South African prison guard of Nelson Mandela and writer

James Gregory (7 November 1941 – 2003) was the censor officer and prison guard of Nelson Mandela for many years of his captivity. He later wrote the book Goodbye Bafana: Nelson Mandela, My Prisoner, My Friend, on which the 2007 film Goodbye Bafana was based. The book, and later the film, are based on the idea that Gregory and Mandela had developed a friendship despite being prison guard and prisoner, respectively.

==Mandela's view of Gregory ==
In his autobiography, Long Walk to Freedom, Mandela briefly mentions Gregory on two occasions. The first was during his imprisonment in Pollsmoor Prison:

"Often, Winnie's visits were overseen by Warrant Officer James Gregory, who had been a censor on Robben Island. I had not known him terribly well, but he knew us, because he had been responsible for reviewing our incoming and outgoing mail. At Pollsmoor I got to know Gregory better and found him a welcome contrast to the typical warder.
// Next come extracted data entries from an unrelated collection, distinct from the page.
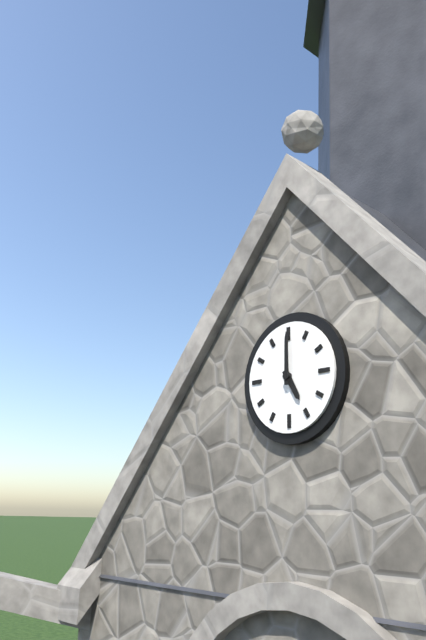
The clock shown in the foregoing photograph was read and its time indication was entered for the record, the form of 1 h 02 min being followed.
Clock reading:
5 h 00 min
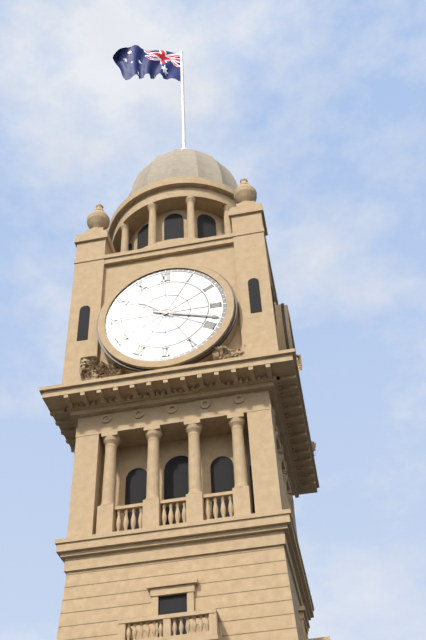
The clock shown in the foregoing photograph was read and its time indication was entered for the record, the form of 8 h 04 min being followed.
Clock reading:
10 h 18 min
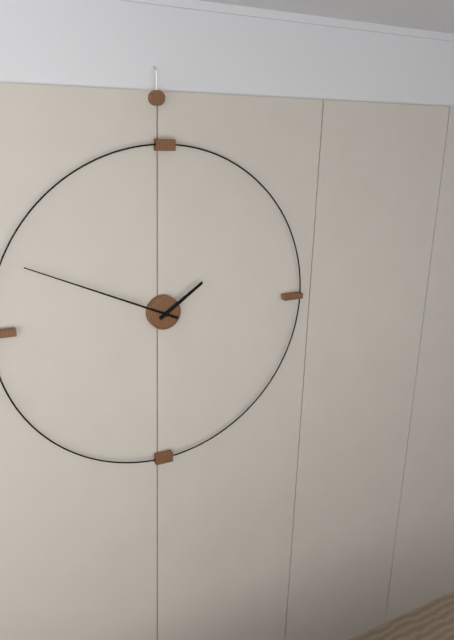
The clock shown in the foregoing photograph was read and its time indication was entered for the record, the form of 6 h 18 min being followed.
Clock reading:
1 h 49 min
He was polished and soft-spoken, and treated Winnie with courtesy and deference". Instead of barking, 'Time up!' he would say, 'Mrs Mandela, you have five more minutes.'

The second occasion that Mandela mentions Gregory in his autobiography is on the day of his release in 1990 from prison:

"Warrant Officer James Gregory was also there at the house, and I embraced him warmly. In the years that he had looked after me from Pollsmoor through Victor Verster, we had never discussed politics, but our bond was an unspoken one and I would miss his soothing presence".
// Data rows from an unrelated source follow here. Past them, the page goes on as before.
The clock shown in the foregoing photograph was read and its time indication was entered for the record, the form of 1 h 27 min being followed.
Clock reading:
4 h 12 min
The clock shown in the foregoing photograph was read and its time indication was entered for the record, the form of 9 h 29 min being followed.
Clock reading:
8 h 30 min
The Making Of video for the film Goodbye Bafana contains an interview with Nelson Mandela where he speaks of James Gregory as follows:
He was one of the most refined warders. Well-informed and courteous with everybody. Soft spoken. Very good observations. I developed a lot of respect for him.

==Criticism==
Gregory's claims were disputed by one of Mandela's biographers, Anthony Sampson. Sampson's biography said that Gregory was pretending to be Mandela's friend in prison, so that he could make money. According to Sampson, the close relationship depicted in Gregory's book, Goodbye Bafana, was a fabrication, and in reality Gregory rarely spoke to Mandela. Gregory censored the letters sent to the future president, uncovering details of Mandela's personal life, and later sold this information in Goodbye Bafana.

Sampson said that Mandela considered suing Gregory, but refrained from doing so when the Prison Department distanced itself from Gregory's book. Sampson also said that other warders had told him in interviews that they suspected Gregory of spying for the government.

Mandela later invited Gregory to his inauguration as President, apparently having forgiven him as he had the former president P.W. Botha, and the prosecutor Dr. Percy Yutar who had tried to get him executed in the Rivonia Trial.